*Document text*.
Re: [PATCH] drivers: devfreq: change devfreq workqueue mechanism

From: Lukasz Luba
Date: Mon Feb 11 2019 - 05:05:38 EST


Hi Matthias,

My apologize for late response, I did not have access to mailbox.
Thank you for review, please check the comments below.

On 2/5/19 1:39 AM, Matthias Kaehlcke wrote:
> Hi Lukasz,
>
> On Fri, Feb 01, 2019 at 07:38:03PM +0100, Lukasz Luba wrote:
>> This patch removes devfreq's custom workqueue and uses system one.
>> It switches from queue_delayed_work() to schedule_delayed_work().
>> It also changes deferred work to delayed work, which is now not missed
>> when timer is put on CPU that entered idle state.
>> The devfreq framework governor was not called, thus changing the frequency
>> of the device did not happen.
>> Benchmarks for stressing Dynamic Memory Controller show x2
>> performance boost with this patch when 'simpleondemand_governor' is
>> responsible for monitoring the device load and frequency changes.
>> With this patch, the scheduled delayed work is done no mater CPUs' idle.
>> It also does not wake up the system when it enters suspend (this
>> functionality stays the same).
>> All of the drivers in devfreq which rely on periodic, guaranteed wakeup
>> intervals should benefit from it.
>>
>> Signed-off-by: Lukasz Luba <l.luba@xxxxxxxxxxxxxxxxxxx>
>> ---
>> drivers/devfreq/devfreq.c | 27 +++++++--------------------
>> 1 file changed, 7 insertions(+), 20 deletions(-)
>>
>> diff --git a/drivers/devfreq/devfreq.c b/drivers/devfreq/devfreq.c
>> index 0ae3de7..c200b3c 100644
>> --- a/drivers/devfreq/devfreq.c
>> +++ b/drivers/devfreq/devfreq.c
>> @@ -31,13 +31,6 @@
>>
>> static struct class *devfreq_class;
>>
>> -/*
>> - * devfreq core provides delayed work based load monitoring helper
>> - * functions. Governors can use these or can implement their own
>> - * monitoring mechanism.
>> - */
>> -static struct workqueue_struct *devfreq_wq;
>> -
>> /* The list of all device-devfreq governors */
>> static LIST_HEAD(devfreq_governor_list);
>> /* The list of all device-devfreq */
>> @@ -391,8 +384,8 @@ static void devfreq_monitor(struct work_struct *work)
>> if (err)
>> dev_err(&devfreq->dev, "dvfs failed with (%d) error\n", err);
>>
>> - queue_delayed_work(devfreq_wq, &devfreq->work,
>> - msecs_to_jiffies(devfreq->profile->polling_ms));
>> + schedule_delayed_work(&devfreq->work,
>> + msecs_to_jiffies(devfreq->profile->polling_ms));
>> mutex_unlock(&devfreq->lock);
>> }
>>
>> @@ -407,9 +400,9 @@ static void devfreq_monitor(struct work_struct *work)

*Given instruction A*. Quote the listing below word for word, starting at its first line and ending at the line that contains "road: (10, 265)", with both of those lines included.

*Data records*.

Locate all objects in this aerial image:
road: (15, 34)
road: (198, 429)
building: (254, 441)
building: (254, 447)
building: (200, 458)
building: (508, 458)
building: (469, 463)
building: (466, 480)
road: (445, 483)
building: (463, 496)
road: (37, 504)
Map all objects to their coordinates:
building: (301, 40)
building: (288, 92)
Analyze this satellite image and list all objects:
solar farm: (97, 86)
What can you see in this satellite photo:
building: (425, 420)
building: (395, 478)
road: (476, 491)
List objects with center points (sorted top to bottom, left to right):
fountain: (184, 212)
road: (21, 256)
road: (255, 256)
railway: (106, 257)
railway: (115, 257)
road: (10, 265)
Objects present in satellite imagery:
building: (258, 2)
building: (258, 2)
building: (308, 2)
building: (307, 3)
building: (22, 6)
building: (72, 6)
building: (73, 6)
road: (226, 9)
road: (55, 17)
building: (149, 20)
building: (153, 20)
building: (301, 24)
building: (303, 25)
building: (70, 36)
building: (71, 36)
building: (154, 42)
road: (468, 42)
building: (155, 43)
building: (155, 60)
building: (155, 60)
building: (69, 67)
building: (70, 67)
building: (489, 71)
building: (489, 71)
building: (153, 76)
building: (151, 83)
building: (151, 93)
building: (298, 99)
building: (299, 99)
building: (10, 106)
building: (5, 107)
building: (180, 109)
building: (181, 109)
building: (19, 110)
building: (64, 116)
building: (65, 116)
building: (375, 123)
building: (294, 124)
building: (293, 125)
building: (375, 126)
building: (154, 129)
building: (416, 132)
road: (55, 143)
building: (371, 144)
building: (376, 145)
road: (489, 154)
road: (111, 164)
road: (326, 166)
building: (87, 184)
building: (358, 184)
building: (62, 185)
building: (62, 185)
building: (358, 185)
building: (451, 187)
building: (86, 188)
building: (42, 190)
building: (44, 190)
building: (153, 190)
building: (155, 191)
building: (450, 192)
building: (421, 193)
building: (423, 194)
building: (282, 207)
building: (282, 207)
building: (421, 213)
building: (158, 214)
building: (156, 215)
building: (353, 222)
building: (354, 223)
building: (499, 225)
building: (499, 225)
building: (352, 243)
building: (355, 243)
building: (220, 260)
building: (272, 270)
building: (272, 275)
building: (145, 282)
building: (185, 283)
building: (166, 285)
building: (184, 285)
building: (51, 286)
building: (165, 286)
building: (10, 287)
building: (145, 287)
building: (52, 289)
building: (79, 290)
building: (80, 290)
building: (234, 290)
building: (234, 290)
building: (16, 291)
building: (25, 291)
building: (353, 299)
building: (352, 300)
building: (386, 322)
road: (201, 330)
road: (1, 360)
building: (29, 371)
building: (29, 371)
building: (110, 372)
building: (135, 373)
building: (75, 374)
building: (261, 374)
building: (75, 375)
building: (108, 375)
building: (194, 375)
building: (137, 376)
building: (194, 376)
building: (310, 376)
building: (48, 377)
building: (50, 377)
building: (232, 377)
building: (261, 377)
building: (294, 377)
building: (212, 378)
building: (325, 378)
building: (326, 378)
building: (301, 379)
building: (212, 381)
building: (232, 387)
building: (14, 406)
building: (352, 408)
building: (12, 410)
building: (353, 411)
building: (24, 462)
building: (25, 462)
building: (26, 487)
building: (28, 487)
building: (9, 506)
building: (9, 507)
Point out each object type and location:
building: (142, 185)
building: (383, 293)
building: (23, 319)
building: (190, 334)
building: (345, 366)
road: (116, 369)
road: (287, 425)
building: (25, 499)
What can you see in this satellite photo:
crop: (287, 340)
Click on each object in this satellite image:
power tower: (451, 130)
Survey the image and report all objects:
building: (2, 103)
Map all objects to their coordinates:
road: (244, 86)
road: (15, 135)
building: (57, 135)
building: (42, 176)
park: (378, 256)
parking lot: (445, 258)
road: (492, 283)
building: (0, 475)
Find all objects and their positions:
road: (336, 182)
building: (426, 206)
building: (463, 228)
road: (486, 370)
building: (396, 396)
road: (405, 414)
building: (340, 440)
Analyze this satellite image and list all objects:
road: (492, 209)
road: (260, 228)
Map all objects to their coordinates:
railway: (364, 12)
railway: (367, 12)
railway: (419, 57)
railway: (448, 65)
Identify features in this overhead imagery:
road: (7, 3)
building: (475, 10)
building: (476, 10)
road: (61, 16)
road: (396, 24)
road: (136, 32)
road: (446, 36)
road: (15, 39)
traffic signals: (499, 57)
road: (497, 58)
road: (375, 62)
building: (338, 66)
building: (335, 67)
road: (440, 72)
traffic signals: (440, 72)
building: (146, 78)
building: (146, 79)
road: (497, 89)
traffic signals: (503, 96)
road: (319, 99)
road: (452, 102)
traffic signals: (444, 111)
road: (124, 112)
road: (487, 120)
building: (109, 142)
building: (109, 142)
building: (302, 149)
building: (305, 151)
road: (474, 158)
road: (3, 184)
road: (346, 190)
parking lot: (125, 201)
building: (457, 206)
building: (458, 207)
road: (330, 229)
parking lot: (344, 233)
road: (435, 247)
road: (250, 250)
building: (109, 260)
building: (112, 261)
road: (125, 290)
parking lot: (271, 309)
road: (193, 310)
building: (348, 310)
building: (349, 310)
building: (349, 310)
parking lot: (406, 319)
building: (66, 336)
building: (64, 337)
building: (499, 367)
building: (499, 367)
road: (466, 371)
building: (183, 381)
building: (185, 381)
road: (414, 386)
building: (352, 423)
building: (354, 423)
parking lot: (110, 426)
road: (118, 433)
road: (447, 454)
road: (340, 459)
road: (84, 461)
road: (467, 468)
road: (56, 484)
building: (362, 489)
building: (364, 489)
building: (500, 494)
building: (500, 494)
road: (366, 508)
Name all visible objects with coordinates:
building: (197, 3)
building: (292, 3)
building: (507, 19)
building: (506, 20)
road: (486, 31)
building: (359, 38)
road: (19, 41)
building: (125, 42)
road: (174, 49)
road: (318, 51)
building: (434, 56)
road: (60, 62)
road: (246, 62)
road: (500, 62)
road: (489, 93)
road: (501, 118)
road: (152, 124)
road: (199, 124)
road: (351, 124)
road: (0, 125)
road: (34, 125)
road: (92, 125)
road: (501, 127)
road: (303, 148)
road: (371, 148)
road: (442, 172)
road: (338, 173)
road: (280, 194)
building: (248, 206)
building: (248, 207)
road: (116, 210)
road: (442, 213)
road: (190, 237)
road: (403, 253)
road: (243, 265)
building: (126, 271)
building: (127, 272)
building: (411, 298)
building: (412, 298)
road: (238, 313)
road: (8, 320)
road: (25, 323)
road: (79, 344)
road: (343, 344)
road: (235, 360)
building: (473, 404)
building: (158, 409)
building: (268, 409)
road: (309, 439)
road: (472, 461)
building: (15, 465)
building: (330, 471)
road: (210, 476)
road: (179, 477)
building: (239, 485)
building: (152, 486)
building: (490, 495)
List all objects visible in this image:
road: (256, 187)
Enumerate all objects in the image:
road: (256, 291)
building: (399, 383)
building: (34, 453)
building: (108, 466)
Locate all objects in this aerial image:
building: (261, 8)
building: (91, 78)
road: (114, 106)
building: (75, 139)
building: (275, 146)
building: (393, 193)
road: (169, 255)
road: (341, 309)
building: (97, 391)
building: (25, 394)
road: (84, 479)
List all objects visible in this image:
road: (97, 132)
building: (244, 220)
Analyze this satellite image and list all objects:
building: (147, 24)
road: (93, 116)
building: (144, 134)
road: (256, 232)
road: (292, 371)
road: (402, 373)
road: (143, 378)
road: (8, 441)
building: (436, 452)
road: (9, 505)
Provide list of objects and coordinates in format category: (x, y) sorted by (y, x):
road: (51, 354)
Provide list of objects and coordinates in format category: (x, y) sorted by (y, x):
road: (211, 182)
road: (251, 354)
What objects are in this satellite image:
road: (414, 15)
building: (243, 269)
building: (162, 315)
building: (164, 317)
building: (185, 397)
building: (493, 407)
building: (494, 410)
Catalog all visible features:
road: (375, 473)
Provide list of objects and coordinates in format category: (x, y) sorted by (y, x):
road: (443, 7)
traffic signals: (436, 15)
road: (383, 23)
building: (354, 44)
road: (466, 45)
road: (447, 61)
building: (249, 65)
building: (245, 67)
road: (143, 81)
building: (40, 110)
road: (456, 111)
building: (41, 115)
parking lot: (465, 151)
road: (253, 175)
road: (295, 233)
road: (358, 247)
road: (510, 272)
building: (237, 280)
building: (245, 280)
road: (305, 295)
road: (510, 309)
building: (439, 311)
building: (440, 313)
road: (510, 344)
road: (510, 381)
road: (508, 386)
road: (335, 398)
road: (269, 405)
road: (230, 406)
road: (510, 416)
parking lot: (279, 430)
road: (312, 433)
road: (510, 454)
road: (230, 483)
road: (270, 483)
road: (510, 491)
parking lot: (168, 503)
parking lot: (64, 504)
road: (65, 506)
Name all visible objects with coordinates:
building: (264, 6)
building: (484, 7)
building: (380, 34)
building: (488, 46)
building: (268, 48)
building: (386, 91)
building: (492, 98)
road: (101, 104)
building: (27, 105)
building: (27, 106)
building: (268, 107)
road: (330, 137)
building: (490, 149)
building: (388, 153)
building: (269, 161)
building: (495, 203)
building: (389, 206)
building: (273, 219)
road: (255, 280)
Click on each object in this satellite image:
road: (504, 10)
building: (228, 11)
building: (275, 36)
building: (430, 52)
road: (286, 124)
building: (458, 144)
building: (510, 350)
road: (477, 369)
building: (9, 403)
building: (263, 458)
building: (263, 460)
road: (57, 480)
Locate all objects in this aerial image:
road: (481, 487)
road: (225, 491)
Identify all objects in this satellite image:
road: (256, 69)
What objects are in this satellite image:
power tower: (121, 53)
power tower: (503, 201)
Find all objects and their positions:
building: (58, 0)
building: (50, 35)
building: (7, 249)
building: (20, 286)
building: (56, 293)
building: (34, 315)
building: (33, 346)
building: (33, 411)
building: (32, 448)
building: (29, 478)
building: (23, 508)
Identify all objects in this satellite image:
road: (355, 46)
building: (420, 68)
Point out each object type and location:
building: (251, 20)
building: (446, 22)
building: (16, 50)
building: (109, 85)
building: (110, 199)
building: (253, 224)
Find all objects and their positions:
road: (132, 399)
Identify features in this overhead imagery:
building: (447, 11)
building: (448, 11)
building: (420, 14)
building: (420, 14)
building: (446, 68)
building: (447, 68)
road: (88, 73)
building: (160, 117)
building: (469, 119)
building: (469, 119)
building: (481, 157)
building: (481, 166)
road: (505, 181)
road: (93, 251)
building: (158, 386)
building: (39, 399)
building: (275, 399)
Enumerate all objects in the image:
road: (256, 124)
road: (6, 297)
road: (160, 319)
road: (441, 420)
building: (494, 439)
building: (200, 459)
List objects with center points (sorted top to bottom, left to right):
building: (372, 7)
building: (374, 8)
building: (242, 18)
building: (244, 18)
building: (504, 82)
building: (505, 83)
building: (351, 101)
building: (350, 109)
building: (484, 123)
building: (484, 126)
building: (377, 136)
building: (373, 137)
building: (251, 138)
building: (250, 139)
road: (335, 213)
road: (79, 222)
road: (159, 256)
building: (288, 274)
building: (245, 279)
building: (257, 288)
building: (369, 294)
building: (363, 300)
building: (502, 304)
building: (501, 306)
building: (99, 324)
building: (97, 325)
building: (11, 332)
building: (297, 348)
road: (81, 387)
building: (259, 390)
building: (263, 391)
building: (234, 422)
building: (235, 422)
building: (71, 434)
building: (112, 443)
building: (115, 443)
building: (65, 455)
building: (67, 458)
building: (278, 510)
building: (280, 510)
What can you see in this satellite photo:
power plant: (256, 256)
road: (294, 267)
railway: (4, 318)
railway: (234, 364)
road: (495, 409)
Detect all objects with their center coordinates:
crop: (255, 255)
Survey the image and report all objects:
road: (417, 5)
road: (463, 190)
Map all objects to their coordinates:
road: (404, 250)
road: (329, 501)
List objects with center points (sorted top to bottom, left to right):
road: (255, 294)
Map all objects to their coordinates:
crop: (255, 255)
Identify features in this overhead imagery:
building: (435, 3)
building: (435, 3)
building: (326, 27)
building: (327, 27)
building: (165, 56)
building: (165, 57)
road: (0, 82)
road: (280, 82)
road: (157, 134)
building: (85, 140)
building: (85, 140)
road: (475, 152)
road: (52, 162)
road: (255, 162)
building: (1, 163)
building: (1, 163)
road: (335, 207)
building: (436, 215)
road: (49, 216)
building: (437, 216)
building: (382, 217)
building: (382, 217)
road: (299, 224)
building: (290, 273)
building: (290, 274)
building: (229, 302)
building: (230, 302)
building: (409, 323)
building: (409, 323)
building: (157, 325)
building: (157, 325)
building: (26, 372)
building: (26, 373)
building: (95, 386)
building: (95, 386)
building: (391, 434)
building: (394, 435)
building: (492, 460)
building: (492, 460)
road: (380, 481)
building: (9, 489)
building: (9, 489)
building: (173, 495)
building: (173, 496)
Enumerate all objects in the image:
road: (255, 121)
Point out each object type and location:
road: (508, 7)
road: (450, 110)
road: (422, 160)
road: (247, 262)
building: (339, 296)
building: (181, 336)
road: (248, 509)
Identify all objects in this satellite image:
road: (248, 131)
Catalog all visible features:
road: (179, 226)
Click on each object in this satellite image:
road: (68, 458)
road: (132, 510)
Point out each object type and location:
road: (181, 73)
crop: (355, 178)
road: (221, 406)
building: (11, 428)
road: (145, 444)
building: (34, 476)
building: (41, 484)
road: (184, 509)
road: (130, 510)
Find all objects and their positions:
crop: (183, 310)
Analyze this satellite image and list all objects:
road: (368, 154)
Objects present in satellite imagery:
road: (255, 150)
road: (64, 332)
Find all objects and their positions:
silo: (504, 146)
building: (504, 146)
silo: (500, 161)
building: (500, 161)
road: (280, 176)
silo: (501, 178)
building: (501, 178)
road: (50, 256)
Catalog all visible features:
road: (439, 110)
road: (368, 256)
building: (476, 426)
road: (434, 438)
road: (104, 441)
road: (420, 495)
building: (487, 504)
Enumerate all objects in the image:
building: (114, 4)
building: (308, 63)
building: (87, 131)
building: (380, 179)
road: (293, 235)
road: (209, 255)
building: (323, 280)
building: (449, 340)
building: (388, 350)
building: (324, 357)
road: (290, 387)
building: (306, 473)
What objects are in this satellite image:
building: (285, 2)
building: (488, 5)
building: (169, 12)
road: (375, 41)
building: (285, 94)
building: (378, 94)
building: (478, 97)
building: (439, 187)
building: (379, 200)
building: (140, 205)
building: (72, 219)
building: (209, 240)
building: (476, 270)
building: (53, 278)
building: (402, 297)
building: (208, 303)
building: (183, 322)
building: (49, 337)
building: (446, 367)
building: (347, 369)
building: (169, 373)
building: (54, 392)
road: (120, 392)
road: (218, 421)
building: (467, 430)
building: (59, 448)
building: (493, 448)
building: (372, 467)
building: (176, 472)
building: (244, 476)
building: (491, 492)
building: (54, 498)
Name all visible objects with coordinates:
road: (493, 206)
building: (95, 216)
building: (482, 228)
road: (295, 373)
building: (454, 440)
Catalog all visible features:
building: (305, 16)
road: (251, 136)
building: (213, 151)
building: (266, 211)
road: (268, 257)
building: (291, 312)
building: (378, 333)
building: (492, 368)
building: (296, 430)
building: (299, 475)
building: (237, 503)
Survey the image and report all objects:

*Given instruction B*. Print the passage of the devfreq patch email starting at "From: Lukasz Luba" and ending at "the comments below.", copying it character for character.

*Result A*.
Locate all objects in this aerial image:
road: (15, 34)
road: (198, 429)
building: (254, 441)
building: (254, 447)
building: (200, 458)
building: (508, 458)
building: (469, 463)
building: (466, 480)
road: (445, 483)
building: (463, 496)
road: (37, 504)
Map all objects to their coordinates:
building: (301, 40)
building: (288, 92)
Analyze this satellite image and list all objects:
solar farm: (97, 86)
What can you see in this satellite photo:
building: (425, 420)
building: (395, 478)
road: (476, 491)
List objects with center points (sorted top to bottom, left to right):
fountain: (184, 212)
road: (21, 256)
road: (255, 256)
railway: (106, 257)
railway: (115, 257)
road: (10, 265)

*Result B*.
From: Lukasz Luba
Date: Mon Feb 11 2019 - 05:05:38 EST


Hi Matthias,

My apologize for late response, I did not have access to mailbox.
Thank you for review, please check the comments below.